Debenhams: ‘Last Of The Giants’ Leaves Northampton
Fifty-two Debenhams stores close their doors for the final time on Saturday, with the rest set to go over the next seven days. In Northampton, it means the loss of the town’s last-remaining department store. What does the closure mean for the town and what will happen next?

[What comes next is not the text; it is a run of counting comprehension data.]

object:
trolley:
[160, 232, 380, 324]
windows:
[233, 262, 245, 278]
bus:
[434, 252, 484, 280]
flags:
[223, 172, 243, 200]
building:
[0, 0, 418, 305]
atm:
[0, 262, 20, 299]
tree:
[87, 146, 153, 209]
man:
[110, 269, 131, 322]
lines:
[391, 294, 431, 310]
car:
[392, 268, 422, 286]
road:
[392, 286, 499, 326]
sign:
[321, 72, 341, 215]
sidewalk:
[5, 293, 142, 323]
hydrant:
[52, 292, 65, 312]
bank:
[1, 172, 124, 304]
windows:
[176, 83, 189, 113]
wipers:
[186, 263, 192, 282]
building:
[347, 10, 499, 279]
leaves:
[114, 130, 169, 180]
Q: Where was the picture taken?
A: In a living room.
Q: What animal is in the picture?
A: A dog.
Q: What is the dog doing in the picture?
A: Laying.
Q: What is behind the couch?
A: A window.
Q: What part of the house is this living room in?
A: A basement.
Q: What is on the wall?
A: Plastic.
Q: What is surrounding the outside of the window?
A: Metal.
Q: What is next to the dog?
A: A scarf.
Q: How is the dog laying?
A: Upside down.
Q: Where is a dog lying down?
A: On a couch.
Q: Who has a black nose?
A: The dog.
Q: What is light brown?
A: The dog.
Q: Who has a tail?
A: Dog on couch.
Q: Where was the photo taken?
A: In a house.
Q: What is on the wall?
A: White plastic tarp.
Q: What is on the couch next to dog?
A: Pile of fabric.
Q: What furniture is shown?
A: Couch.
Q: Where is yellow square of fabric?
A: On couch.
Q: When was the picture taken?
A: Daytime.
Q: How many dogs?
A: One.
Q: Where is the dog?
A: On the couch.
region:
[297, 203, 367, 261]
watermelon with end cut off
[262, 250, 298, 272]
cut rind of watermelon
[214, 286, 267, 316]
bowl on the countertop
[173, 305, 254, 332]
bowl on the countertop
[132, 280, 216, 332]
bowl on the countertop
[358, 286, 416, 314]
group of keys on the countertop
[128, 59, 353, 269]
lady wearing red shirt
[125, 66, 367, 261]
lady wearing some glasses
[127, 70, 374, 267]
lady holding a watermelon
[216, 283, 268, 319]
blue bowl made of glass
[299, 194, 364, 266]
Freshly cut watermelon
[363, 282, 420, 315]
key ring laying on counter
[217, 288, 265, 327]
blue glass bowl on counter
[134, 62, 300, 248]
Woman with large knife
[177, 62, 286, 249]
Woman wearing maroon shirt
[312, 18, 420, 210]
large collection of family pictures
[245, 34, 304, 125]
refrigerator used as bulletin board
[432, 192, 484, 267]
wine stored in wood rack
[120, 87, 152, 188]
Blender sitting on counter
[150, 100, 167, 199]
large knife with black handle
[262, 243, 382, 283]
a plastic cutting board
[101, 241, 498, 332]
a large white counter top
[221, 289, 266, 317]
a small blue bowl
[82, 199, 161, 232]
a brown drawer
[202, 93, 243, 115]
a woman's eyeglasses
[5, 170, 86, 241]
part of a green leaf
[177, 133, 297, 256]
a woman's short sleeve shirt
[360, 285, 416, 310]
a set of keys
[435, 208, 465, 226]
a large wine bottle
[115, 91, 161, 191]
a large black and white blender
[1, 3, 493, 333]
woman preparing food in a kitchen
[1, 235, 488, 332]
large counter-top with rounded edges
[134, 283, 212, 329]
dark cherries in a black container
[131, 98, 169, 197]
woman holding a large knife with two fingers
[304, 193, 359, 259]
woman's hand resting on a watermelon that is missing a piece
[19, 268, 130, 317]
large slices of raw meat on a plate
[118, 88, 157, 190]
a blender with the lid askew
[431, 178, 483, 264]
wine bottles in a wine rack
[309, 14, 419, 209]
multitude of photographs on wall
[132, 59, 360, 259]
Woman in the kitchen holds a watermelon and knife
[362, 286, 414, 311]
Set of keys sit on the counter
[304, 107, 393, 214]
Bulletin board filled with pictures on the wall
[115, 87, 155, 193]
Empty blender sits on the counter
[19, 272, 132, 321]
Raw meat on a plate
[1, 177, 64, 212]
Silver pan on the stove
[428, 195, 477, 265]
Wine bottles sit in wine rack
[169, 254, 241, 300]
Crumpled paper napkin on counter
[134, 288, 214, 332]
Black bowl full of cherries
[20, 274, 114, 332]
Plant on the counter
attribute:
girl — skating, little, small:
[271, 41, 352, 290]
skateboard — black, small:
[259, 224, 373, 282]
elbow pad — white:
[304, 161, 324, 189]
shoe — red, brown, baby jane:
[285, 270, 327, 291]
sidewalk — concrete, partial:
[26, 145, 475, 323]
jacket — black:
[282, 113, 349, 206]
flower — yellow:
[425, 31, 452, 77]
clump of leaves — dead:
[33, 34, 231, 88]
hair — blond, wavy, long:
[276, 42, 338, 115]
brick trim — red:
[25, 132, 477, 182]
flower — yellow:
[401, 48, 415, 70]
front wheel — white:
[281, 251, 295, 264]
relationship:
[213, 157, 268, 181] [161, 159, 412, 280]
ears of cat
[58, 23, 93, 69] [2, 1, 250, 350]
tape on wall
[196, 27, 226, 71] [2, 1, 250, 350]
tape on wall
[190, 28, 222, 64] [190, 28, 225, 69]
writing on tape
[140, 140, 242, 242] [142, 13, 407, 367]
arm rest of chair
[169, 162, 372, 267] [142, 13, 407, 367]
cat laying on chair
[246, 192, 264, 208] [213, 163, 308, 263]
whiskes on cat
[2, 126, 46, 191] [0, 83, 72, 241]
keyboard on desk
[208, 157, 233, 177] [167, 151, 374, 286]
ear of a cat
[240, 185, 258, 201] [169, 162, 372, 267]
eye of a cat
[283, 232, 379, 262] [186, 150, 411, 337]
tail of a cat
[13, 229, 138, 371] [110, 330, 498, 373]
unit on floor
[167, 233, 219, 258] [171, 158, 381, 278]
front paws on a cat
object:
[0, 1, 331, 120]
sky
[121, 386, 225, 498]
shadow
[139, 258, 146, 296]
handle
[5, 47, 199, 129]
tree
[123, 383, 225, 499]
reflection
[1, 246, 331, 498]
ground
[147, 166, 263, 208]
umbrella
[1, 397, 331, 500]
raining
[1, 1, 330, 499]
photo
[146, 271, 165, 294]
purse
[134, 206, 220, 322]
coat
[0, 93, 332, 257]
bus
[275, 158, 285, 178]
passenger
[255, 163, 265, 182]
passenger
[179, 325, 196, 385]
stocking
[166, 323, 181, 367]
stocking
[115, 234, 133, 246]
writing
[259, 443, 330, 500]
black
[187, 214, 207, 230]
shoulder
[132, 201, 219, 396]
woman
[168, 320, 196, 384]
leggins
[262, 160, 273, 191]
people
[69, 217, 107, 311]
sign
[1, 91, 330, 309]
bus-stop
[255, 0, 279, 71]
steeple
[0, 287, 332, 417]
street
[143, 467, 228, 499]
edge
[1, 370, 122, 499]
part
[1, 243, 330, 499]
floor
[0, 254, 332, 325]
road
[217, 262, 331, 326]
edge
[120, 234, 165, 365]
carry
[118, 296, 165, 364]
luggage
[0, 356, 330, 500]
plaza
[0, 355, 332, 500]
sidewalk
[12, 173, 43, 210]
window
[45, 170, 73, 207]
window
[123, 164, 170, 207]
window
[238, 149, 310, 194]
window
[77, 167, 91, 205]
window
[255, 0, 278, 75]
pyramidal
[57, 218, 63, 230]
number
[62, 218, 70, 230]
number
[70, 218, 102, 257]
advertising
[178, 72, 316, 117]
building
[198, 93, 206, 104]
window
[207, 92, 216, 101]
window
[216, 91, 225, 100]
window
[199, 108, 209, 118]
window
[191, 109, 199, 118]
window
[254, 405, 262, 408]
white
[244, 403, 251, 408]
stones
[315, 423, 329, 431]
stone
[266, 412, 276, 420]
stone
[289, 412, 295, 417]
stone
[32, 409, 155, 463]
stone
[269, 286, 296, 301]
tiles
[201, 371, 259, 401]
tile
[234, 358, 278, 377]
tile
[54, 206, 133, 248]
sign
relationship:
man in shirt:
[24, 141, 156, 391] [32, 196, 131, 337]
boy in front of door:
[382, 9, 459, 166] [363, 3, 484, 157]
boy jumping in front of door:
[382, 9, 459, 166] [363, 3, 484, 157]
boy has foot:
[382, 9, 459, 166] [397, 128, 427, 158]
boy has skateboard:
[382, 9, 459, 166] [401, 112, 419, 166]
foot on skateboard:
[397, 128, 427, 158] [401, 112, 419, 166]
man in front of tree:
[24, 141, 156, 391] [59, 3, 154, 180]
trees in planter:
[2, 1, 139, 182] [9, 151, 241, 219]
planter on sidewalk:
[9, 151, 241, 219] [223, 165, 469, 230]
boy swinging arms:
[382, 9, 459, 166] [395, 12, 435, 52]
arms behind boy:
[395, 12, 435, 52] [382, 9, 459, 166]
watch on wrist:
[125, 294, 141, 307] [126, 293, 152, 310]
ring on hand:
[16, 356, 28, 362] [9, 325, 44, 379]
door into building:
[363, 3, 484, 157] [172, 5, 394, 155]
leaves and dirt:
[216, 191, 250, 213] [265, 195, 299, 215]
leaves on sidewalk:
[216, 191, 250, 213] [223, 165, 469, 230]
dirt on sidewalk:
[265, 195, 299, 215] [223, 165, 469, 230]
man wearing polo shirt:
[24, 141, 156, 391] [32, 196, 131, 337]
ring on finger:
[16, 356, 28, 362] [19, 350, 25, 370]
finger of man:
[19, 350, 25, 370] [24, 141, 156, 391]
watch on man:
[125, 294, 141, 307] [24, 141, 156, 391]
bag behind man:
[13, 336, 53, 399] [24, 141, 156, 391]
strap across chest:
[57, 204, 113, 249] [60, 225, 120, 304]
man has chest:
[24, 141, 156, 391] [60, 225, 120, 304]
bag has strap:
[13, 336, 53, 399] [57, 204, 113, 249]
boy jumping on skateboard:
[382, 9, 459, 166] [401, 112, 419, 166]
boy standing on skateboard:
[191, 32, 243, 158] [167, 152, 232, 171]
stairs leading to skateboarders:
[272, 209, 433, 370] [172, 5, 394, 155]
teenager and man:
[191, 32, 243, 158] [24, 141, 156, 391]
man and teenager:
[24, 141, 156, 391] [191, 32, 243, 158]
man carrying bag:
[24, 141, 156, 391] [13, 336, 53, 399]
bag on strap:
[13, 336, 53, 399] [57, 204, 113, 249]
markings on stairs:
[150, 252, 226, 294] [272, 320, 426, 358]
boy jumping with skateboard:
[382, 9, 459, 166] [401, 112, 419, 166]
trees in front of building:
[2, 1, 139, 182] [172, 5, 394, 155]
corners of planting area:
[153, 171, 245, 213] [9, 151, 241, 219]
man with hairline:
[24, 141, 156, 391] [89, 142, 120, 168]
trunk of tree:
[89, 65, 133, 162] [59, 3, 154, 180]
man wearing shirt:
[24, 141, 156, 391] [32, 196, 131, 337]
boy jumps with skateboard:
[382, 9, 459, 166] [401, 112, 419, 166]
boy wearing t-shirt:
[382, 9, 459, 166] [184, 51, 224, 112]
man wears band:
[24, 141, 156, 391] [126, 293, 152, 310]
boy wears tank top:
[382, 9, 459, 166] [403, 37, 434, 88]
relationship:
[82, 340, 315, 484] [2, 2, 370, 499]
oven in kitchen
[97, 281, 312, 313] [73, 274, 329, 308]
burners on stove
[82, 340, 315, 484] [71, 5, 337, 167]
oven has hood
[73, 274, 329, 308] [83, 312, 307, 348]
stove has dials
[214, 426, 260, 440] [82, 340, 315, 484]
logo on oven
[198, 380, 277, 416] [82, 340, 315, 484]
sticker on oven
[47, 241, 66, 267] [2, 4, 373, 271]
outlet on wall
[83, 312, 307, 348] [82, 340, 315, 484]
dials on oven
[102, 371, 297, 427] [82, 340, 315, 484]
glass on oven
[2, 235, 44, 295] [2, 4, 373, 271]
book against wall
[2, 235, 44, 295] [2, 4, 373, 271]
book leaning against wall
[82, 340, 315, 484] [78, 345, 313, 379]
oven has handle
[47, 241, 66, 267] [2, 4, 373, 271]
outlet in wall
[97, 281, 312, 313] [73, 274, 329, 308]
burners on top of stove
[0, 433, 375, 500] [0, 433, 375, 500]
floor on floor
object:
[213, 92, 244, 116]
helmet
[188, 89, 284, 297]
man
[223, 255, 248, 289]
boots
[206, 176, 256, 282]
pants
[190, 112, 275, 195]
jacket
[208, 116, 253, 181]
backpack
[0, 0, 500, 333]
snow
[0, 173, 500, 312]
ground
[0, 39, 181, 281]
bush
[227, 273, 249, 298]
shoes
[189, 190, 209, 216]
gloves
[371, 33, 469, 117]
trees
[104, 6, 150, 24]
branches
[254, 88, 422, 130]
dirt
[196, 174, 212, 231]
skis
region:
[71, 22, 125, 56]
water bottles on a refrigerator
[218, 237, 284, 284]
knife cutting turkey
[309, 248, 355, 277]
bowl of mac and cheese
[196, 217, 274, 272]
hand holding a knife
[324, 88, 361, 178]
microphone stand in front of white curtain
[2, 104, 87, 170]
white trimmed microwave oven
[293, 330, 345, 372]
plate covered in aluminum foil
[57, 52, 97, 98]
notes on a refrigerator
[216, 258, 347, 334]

It is a suitably drab Saturday to say goodbye to the latest shopping behemoth to leave Northampton town centre.
With the rain lashing down and a brave stream of customers picking any last bargain from increasingly empty shelves, its Debenhams prepares to close its doors for the final time.
In recent years, various holes have appeared on the town’s High Street, with the collapse of chains like BHS and Woolworths. House of Fraser and Marks & Spencer have also departed.
Kardi Sommerfield, senior lecturer in marketing at the University of Northampton, says Debenhams “feels to me like the last one of these giants… the world moved on and left them behind”.
Many have questioned whether the closure is another step towards an inevitable “death of the High Street”, but, with a town development plan in place, is the future brighter without retail giants?
‘Debenhams has been limping along’
All 101 of Debenhams stores will close by 15 May.
For years, the chain has struggled with falling profits and rising debts, as more shopping moved online.
Ms Sommerfield says: “It won’t be a surprise to anybody [it is closing], but it’s sad. Every shop is an eco-system, supporting jobs and businesses.
“The actual store itself was limping along, [with] clearly no investment in the infrastructure.”
She says shops on the High Street had to improve their offer as “it has to be great experience, or else how to you differentiate from shopping online?”.
“If they were getting it right, they wouldn’t be in trouble,” she says.
‘Closure an opportunity for new businesses’
Mark Mullen, from the Northampton Town Centre Business Improvement District organisation, says the closure of Debenhams is “going to be a loss” for the town.
He says the store has “a level of loyalty, so there is a customer base that has a reason now not to visit the town”.
But he says there is an opportunity for “new business or current businesses to expend and develop” to fill the gap left by Debenhams.
The town has suffered a series of big-name store losses, but Mr Mullen says it is not “any different from a lot of other town centres” with many feeling the effects of Covid-19 restrictions.
A history of Debenhams in Northampton
- Adnitt Brothers department store opened on the Drapery in 1871
- “Adnitts”, as it was known locally, was purchased by Debenhams in 1952
- Between 1958 and 1962, the store was rebuilt on the existing site
- It was renamed Debenhams in 1973
- In 1991, the store featured in an episode of BBC Sitcom Keeping Up Appearances, which saw many scenes filmed in the town
Source: World Heritage Encyclopaedia/West Northamptonshire Council/BBC
What will happen to the Debenhams site?
Plans have been submitted to West Northamptonshire Council to demolish the building and build student accommodation.
The council’s town improvement plan, devised by the group Northampton Forward and the now defunct Northampton Borough Council, includes plans for The Drapery which would “significantly enhance the public spaces”, improve pedestrian access and address concerns around crime and safety.
Ms Sommerfield says the closure of Debenhams “leaves the Drapery out on a limb”.
“It is a bit of problem street. Some of the building are beautiful, but it needs some help,” he says.
But Mr Mullen says it is not “the death of the High Street”.
“It becomes the evolution of the High Street. The purpose of High Street changes and it becomes a different destination for different reasons,” he says.